Index Funds

Indexing may be one of the most overlooked investment choices. Many investors shell out hundreds and thousands of dollars a year in commissions and other various fees. You look at day trading companies such as E trade, which take a cut of all transactions. Transaction commissions are cutting hard earned dollars set aside for investment. Why would anyone want to pay a broker to purchase your stocks when you can personally buy mutual fund index shares with no commission cost. Every dollar you put into an index fund goes towards buying shares in that particular index.

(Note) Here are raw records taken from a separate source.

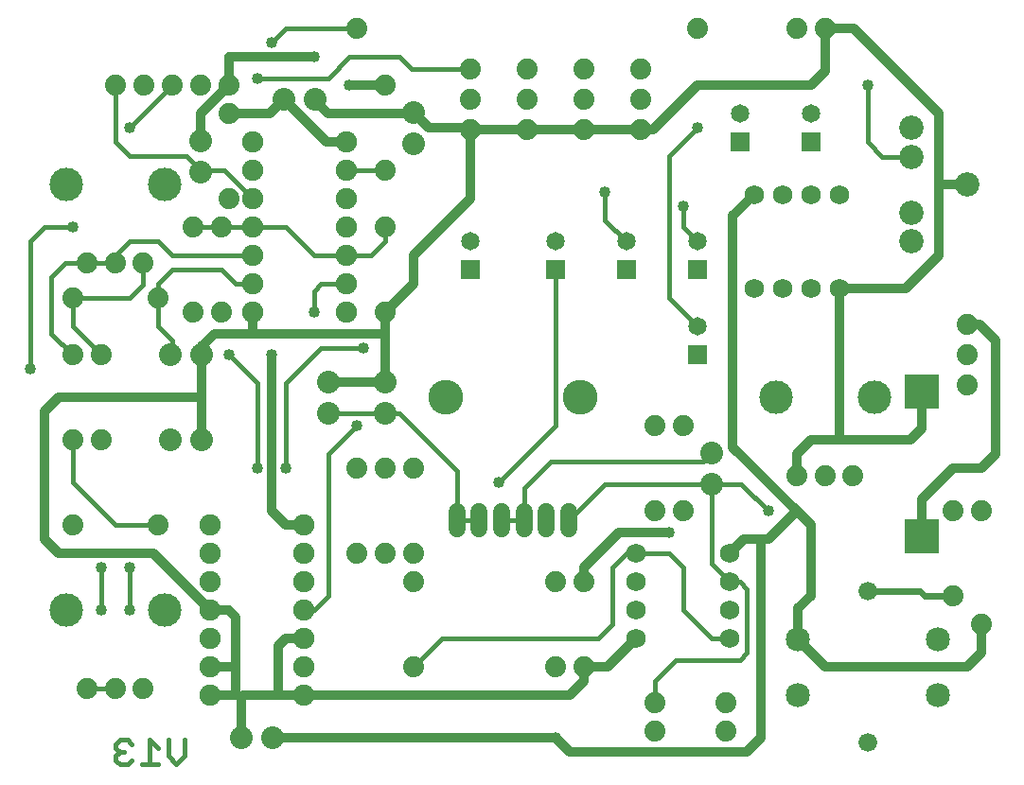
<source format=gbr>
G04 EAGLE Gerber RS-274X export*
G75*
%MOMM*%
%FSLAX34Y34*%
%LPD*%
%INBottom Copper*%
%IPPOS*%
%AMOC8*
5,1,8,0,0,1.08239X$1,22.5*%
G01*
%ADD10C,0.381000*%
%ADD11C,1.905000*%
%ADD12C,1.879600*%
%ADD13C,3.000000*%
%ADD14C,1.727200*%
%ADD15R,3.048000X3.048000*%
%ADD16C,2.159000*%
%ADD17C,1.676400*%
%ADD18C,2.184400*%
%ADD19R,1.651000X1.651000*%
%ADD20C,1.651000*%
%ADD21C,1.509600*%
%ADD22C,3.116000*%
%ADD23C,2.032000*%
%ADD24C,0.812800*%
%ADD25C,0.609600*%
%ADD26C,1.016000*%
%ADD27C,0.406400*%


D10*
X150495Y36213D02*
X150495Y21808D01*
X143292Y14605D01*
X136089Y21808D01*
X136089Y36213D01*
X127107Y29011D02*
X119904Y36213D01*
X119904Y14605D01*
X127107Y14605D02*
X112701Y14605D01*
X103719Y32612D02*
X100118Y36213D01*
X92915Y36213D01*
X89313Y32612D01*
X89313Y29011D01*
X92915Y25409D01*
X96516Y25409D01*
X92915Y25409D02*
X89313Y21808D01*
X89313Y18206D01*
X92915Y14605D01*
X100118Y14605D01*
X103719Y18206D01*
D11*
X212090Y571500D03*
X212090Y546100D03*
X212090Y520700D03*
X212090Y495300D03*
X212090Y469900D03*
X212090Y444500D03*
X212090Y419100D03*
X295910Y419100D03*
X295910Y444500D03*
X295910Y469900D03*
X295910Y495300D03*
X295910Y520700D03*
X295910Y546100D03*
X295910Y571500D03*
D12*
X63900Y82400D03*
X88900Y82400D03*
X113900Y82400D03*
D13*
X44900Y152400D03*
X132900Y152400D03*
D12*
X63900Y463400D03*
X88900Y463400D03*
X113900Y463400D03*
D13*
X44900Y533400D03*
X132900Y533400D03*
D14*
X554990Y203200D03*
X554990Y177800D03*
X554990Y152400D03*
X554990Y127000D03*
X638810Y127000D03*
X638810Y152400D03*
X638810Y177800D03*
X638810Y203200D03*
X660400Y440690D03*
X685800Y440690D03*
X711200Y440690D03*
X736600Y440690D03*
X736600Y524510D03*
X711200Y524510D03*
X685800Y524510D03*
X660400Y524510D03*
D15*
X810260Y218440D03*
X810260Y347980D03*
D12*
X406400Y636778D03*
X406400Y609600D03*
X406400Y582422D03*
X457200Y636778D03*
X457200Y609600D03*
X457200Y582422D03*
X508000Y636778D03*
X508000Y609600D03*
X508000Y582422D03*
X558800Y636778D03*
X558800Y609600D03*
X558800Y582422D03*
D16*
X824500Y76600D03*
X699500Y76600D03*
X824500Y126600D03*
X699500Y126600D03*
D17*
X762000Y34100D03*
X762000Y169100D03*
D12*
X190500Y520700D03*
X190500Y596900D03*
X330200Y546100D03*
X330200Y622300D03*
X355600Y101600D03*
X355600Y177800D03*
X304800Y203200D03*
X304800Y279400D03*
X330200Y203200D03*
X330200Y279400D03*
X355600Y203200D03*
X355600Y279400D03*
X571500Y241300D03*
X571500Y317500D03*
X596900Y317500D03*
X596900Y241300D03*
X482600Y177800D03*
X482600Y101600D03*
X508000Y101600D03*
X508000Y177800D03*
X863600Y241300D03*
X863600Y139700D03*
X88900Y622300D03*
X114300Y622300D03*
X609600Y673100D03*
X127000Y431800D03*
X50800Y431800D03*
X50800Y228600D03*
X127000Y228600D03*
X838200Y241300D03*
X838200Y165100D03*
X304800Y673100D03*
D18*
X850900Y533400D03*
X800900Y508400D03*
X800900Y482400D03*
X800900Y558400D03*
X800900Y584400D03*
D12*
X698500Y673100D03*
X571500Y69850D03*
X571500Y44450D03*
X635000Y69850D03*
X635000Y44450D03*
X50800Y381000D03*
X76200Y381000D03*
X76200Y304800D03*
X50800Y304800D03*
D19*
X711200Y571500D03*
D20*
X711200Y596900D03*
D19*
X647700Y571500D03*
D20*
X647700Y596900D03*
D19*
X609600Y457200D03*
D20*
X609600Y482600D03*
D19*
X546100Y457200D03*
D20*
X546100Y482600D03*
D19*
X482600Y457200D03*
D20*
X482600Y482600D03*
D19*
X406400Y457200D03*
D20*
X406400Y482600D03*
D19*
X609600Y381000D03*
D20*
X609600Y406400D03*
D21*
X394500Y240448D02*
X394500Y225352D01*
X414500Y225352D02*
X414500Y240448D01*
X434500Y240448D02*
X434500Y225352D01*
D22*
X384500Y342900D03*
X504500Y342900D03*
D21*
X454500Y240448D02*
X454500Y225352D01*
X474500Y225352D02*
X474500Y240448D01*
X494500Y240448D02*
X494500Y225352D01*
D12*
X330200Y495300D03*
X330200Y419100D03*
X698900Y272900D03*
X723900Y272900D03*
X748900Y272900D03*
D13*
X679900Y342900D03*
X767900Y342900D03*
D12*
X723900Y673100D03*
X165100Y622300D03*
D23*
X622300Y293370D03*
X622300Y265430D03*
X279400Y356870D03*
X279400Y328930D03*
X330200Y328930D03*
X330200Y356870D03*
X138430Y304800D03*
X166370Y304800D03*
X166370Y381000D03*
X138430Y381000D03*
D11*
X173990Y228600D03*
X173990Y203200D03*
X173990Y177800D03*
X173990Y152400D03*
X173990Y127000D03*
X173990Y101600D03*
X173990Y76200D03*
X257810Y76200D03*
X257810Y101600D03*
X257810Y127000D03*
X257810Y152400D03*
X257810Y177800D03*
X257810Y203200D03*
X257810Y228600D03*
D23*
X240030Y609600D03*
X267970Y609600D03*
X229870Y38100D03*
X201930Y38100D03*
X355600Y570230D03*
X355600Y598170D03*
X165100Y544830D03*
X165100Y572770D03*
D12*
X850900Y353822D03*
X850900Y381000D03*
X850900Y408178D03*
X184150Y419100D03*
X184150Y495300D03*
X158750Y419100D03*
X158750Y495300D03*
X139700Y622300D03*
X190500Y622300D03*
D24*
X406400Y582422D02*
X457200Y582422D01*
X508000Y582422D01*
X558800Y582422D01*
X406400Y582422D02*
X406400Y520700D01*
X355600Y469900D01*
X355600Y444500D01*
X330200Y356870D02*
X279400Y356870D01*
X330200Y356870D02*
X330200Y400050D01*
X209550Y400050D02*
X177800Y400050D01*
X209550Y400050D02*
X330200Y400050D01*
X166370Y388620D02*
X166370Y381000D01*
X166370Y342900D01*
X166370Y304800D01*
X38100Y203200D02*
X25400Y215900D01*
X25400Y330200D01*
X38100Y342900D01*
X166370Y342900D01*
D25*
X196850Y76200D02*
X203200Y76200D01*
D24*
X234950Y76200D01*
X257810Y76200D01*
X234950Y76200D02*
X234950Y120650D01*
X241300Y127000D01*
X257810Y127000D01*
X196850Y76200D02*
X173990Y76200D01*
X196850Y76200D02*
X196850Y101600D01*
X196850Y146050D01*
X190500Y152400D01*
X173990Y152400D01*
X173990Y101600D02*
X196850Y101600D01*
X257810Y76200D02*
X495300Y76200D01*
X736600Y304800D02*
X736600Y440690D01*
X201930Y74930D02*
X201930Y38100D01*
D25*
X201930Y74930D02*
X203200Y76200D01*
D24*
X165100Y572770D02*
X165100Y596900D01*
X190500Y622300D01*
D26*
X266700Y647700D03*
D24*
X369570Y584200D02*
X404622Y584200D01*
X406400Y582422D02*
X406400Y558800D01*
X177800Y400050D02*
X166370Y388620D01*
X330200Y419100D02*
X355600Y444500D01*
X736600Y440690D02*
X796290Y440690D01*
X825500Y469900D01*
X825500Y533400D01*
X850900Y533400D01*
X749300Y673100D02*
X723900Y673100D01*
X749300Y673100D02*
X825500Y596900D01*
X825500Y533400D01*
X569722Y582422D02*
X558800Y582422D01*
X569722Y582422D02*
X609600Y622300D01*
X711200Y622300D01*
X723900Y635000D01*
X723900Y673100D01*
D25*
X406400Y582422D02*
X404622Y584200D01*
D24*
X190500Y622300D02*
X190500Y647700D01*
X266700Y647700D01*
X554990Y127000D02*
X529590Y101600D01*
X508000Y101600D01*
X508000Y88900D01*
X495300Y76200D01*
X698900Y272900D02*
X698900Y292500D01*
X711200Y304800D01*
X736600Y304800D01*
X800100Y304800D01*
X810260Y314960D01*
X810260Y347980D01*
X330200Y400050D02*
X330200Y419100D01*
X123190Y203200D02*
X38100Y203200D01*
X123190Y203200D02*
X173990Y152400D01*
X212090Y402590D02*
X212090Y419100D01*
X267970Y608330D02*
X267970Y609600D01*
X267970Y608330D02*
X279400Y596900D01*
X354330Y596900D01*
X212090Y402590D02*
X209550Y400050D01*
X354330Y596900D02*
X355600Y598170D01*
X369570Y584200D01*
X810260Y251460D02*
X810260Y218440D01*
X810260Y251460D02*
X838200Y279400D01*
X863600Y279400D01*
X876300Y292100D01*
X876300Y393700D01*
X861822Y408178D02*
X850900Y408178D01*
X861822Y408178D02*
X876300Y393700D01*
X508000Y190500D02*
X508000Y177800D01*
D26*
X584200Y222250D03*
D24*
X539750Y222250D02*
X508000Y190500D01*
X539750Y222250D02*
X584200Y222250D01*
X666750Y215900D02*
X666750Y38100D01*
X711200Y165700D02*
X711200Y228600D01*
X698500Y241300D01*
X641350Y298450D01*
X641350Y505460D01*
X228600Y381000D02*
X228600Y241300D01*
X699500Y154000D02*
X711200Y165700D01*
D26*
X298450Y622300D03*
D24*
X330200Y622300D01*
X651510Y215900D02*
X638810Y203200D01*
X651510Y215900D02*
X666750Y215900D01*
X673100Y215900D01*
X698500Y241300D01*
X482600Y38100D02*
X229870Y38100D01*
X482600Y38100D02*
X495300Y25400D01*
X654050Y25400D01*
X666750Y38100D01*
D26*
X228600Y381000D03*
D27*
X240030Y608330D02*
X240030Y609600D01*
D24*
X278130Y571500D01*
X295910Y571500D01*
X699500Y154000D02*
X699500Y126600D01*
D26*
X482600Y38100D03*
D24*
X863600Y114300D02*
X863600Y139700D01*
X863600Y114300D02*
X850900Y101600D01*
X724500Y101600D01*
X699500Y126600D01*
X257810Y228600D02*
X241300Y228600D01*
X228600Y241300D01*
X227330Y596900D02*
X190500Y596900D01*
X227330Y596900D02*
X240030Y609600D01*
X641350Y505460D02*
X660400Y524510D01*
D27*
X139700Y382270D02*
X138430Y381000D01*
X139700Y382270D02*
X139700Y393700D01*
X127000Y406400D01*
X127000Y431800D01*
X127000Y444500D01*
X139700Y457200D01*
X184150Y457200D01*
X196850Y444500D01*
X212090Y444500D01*
X241300Y673100D02*
X304800Y673100D01*
X241300Y673100D02*
X228600Y660400D01*
D26*
X228600Y660400D03*
D27*
X50800Y304800D02*
X50800Y266700D01*
X88900Y228600D01*
X127000Y228600D01*
D26*
X101600Y152400D03*
D27*
X101600Y190500D01*
D26*
X101600Y190500D03*
D27*
X76200Y381000D02*
X50800Y406400D01*
X50800Y431800D01*
X101600Y431800D01*
X113900Y444100D02*
X113900Y463400D01*
X113900Y444100D02*
X101600Y431800D01*
X622300Y127000D02*
X638810Y127000D01*
X622300Y127000D02*
X596900Y152400D01*
X596900Y190500D01*
X584200Y203200D01*
X554990Y203200D01*
X533400Y190500D02*
X533400Y139700D01*
X533400Y190500D02*
X546100Y203200D01*
X554990Y203200D01*
X533400Y139700D02*
X520700Y127000D01*
X381000Y127000D01*
X355600Y101600D01*
D26*
X673100Y241300D03*
D27*
X648970Y265430D01*
X622300Y265430D01*
X622300Y194310D02*
X638810Y177800D01*
X622300Y194310D02*
X622300Y265430D01*
X527030Y265430D02*
X494500Y232900D01*
X527030Y265430D02*
X622300Y265430D01*
X571500Y88900D02*
X571500Y69850D01*
X571500Y88900D02*
X590550Y107950D01*
X647700Y107950D01*
X654050Y114300D01*
X654050Y171450D01*
X647700Y177800D01*
X638810Y177800D01*
X478790Y285750D02*
X454500Y261460D01*
X454500Y232900D01*
X478790Y285750D02*
X614680Y285750D01*
X622300Y293370D01*
X454500Y232900D02*
X434500Y232900D01*
X330200Y328930D02*
X279400Y328930D01*
X394500Y277330D02*
X394500Y232900D01*
X414500Y232900D01*
X342900Y328930D02*
X330200Y328930D01*
X342900Y328930D02*
X394500Y277330D01*
X775100Y558400D02*
X800900Y558400D01*
X775100Y558400D02*
X762000Y571500D01*
X762000Y622300D01*
D26*
X762000Y622300D03*
D27*
X609600Y482600D02*
X596900Y495300D01*
X596900Y514350D01*
D26*
X596900Y514350D03*
X527050Y527050D03*
D27*
X527050Y501650D01*
X546100Y482600D01*
X584200Y431800D02*
X609600Y406400D01*
X584200Y431800D02*
X584200Y558800D01*
X609600Y584200D01*
D26*
X609600Y584200D03*
D27*
X482600Y457200D02*
X482600Y317500D01*
X431800Y266700D01*
D26*
X431800Y266700D03*
X241300Y279400D03*
D27*
X241300Y355600D01*
X273050Y387350D01*
X311150Y387350D01*
D26*
X311150Y387350D03*
D27*
X279400Y628650D02*
X215900Y628650D01*
X279400Y628650D02*
X298450Y647700D01*
X342900Y647700D01*
X353822Y636778D02*
X406400Y636778D01*
X353822Y636778D02*
X342900Y647700D01*
D26*
X215900Y628650D03*
X50800Y495300D03*
D27*
X25400Y495300D01*
X12700Y482600D01*
X12700Y368300D01*
D26*
X12700Y368300D03*
D27*
X295910Y546100D02*
X330200Y546100D01*
D26*
X304800Y317500D03*
D27*
X279400Y292100D01*
X279400Y165100D01*
X266700Y152400D01*
X257810Y152400D01*
X88900Y571500D02*
X88900Y622300D01*
X186690Y546100D02*
X212090Y520700D01*
X166370Y546100D02*
X165100Y544830D01*
X166370Y546100D02*
X186690Y546100D01*
X165100Y546100D02*
X165100Y544830D01*
X165100Y546100D02*
X152400Y558800D01*
X101600Y558800D01*
X88900Y571500D01*
D25*
X812800Y165100D02*
X838200Y165100D01*
X808800Y169100D02*
X762000Y169100D01*
X808800Y169100D02*
X812800Y165100D01*
D26*
X101600Y584200D03*
D27*
X139700Y622300D01*
X212090Y495300D02*
X241300Y495300D01*
X266700Y469900D01*
X295910Y469900D01*
X212090Y495300D02*
X184150Y495300D01*
X158750Y495300D01*
X330200Y495300D02*
X330200Y482600D01*
X317500Y469900D01*
X295910Y469900D01*
D26*
X215900Y279400D03*
D27*
X215900Y355600D01*
X190500Y381000D01*
D26*
X190500Y381000D03*
D27*
X88900Y463400D02*
X63900Y463400D01*
X31750Y450850D02*
X31750Y400050D01*
X50800Y381000D01*
X44300Y463400D02*
X63900Y463400D01*
X44300Y463400D02*
X31750Y450850D01*
X88900Y463400D02*
X88900Y469900D01*
X101600Y482600D01*
X127000Y482600D01*
X139700Y469900D01*
X212090Y469900D01*
X273050Y444500D02*
X295910Y444500D01*
X273050Y444500D02*
X266700Y438150D01*
X266700Y419100D01*
D26*
X266700Y419100D03*
D27*
X88900Y82400D02*
X63900Y82400D01*
D26*
X76200Y152400D03*
D27*
X76200Y190500D01*
D26*
X76200Y190500D03*
M02*

</source>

Index funds are unique because they are not actively managed. There are no fund managers playing the guessing game as to which stocks will rise or fall. The index is simply designed to follow the particular benchmark it has been assigned with. For example, if you index with an S&P 500 benchmark, your index fund will buy shares invested in the 500 largest companies in the United States. Because the fund buys into so many companies, the gains and losses are going to offset each other. As some companies are falling, other companies are rising in stock price. The slow gains are what turn people away from index funds. Short-term day traders want to see immediate profits within hours, but the reality is any profits they made will most likely be lost to commissions anyways.

“If you can’t beat the market, be the market: That’s the logic behind index funds.” John Bogle, founder of the Vanguard Group, is a pioneer for index funds. When others claimed they could beat the market through personal stock selection, he found that by indexing and reducing expense ratios, he could consistently outperform more than 85% of the other mutual funds. His key to index selection is choose the index fund with the lowest expense ratio. That is right, more expensive does not necessarily mean better. The higher the expense ratio, the more it will cut into the investments. A few hundred dollars in extra expenses may not seem like a lot, but that money invested over time translates into thousands of dollars lost due to extra expenses.

Bogle was asked what is the highest expense ratio that an investor should accept? He stated, “three-quarters of 1 percent maybe.” Compare that to actively managed funds, which can run anywhere from 1.5 to 3% and you can see that index funds allow for the lowest expense ratios. It is no coincidence that Vanguard offers the lowest expense ratios of any investment firm. The Vanguard 500 Index Shares fund has an expense ratio of .15%. For people who do not have an initial $3,000 to invest they can set up an account with TIAA-CREF, which accepts investors willing to make smaller monthly investments. TIAA-CREF has slightly higher expense ratios around .50% plus, but still fall well below Bogle’s maximum .75% expense ratio. The key to indexing is keeping the expenses as low as possible in order to maximize investment gains.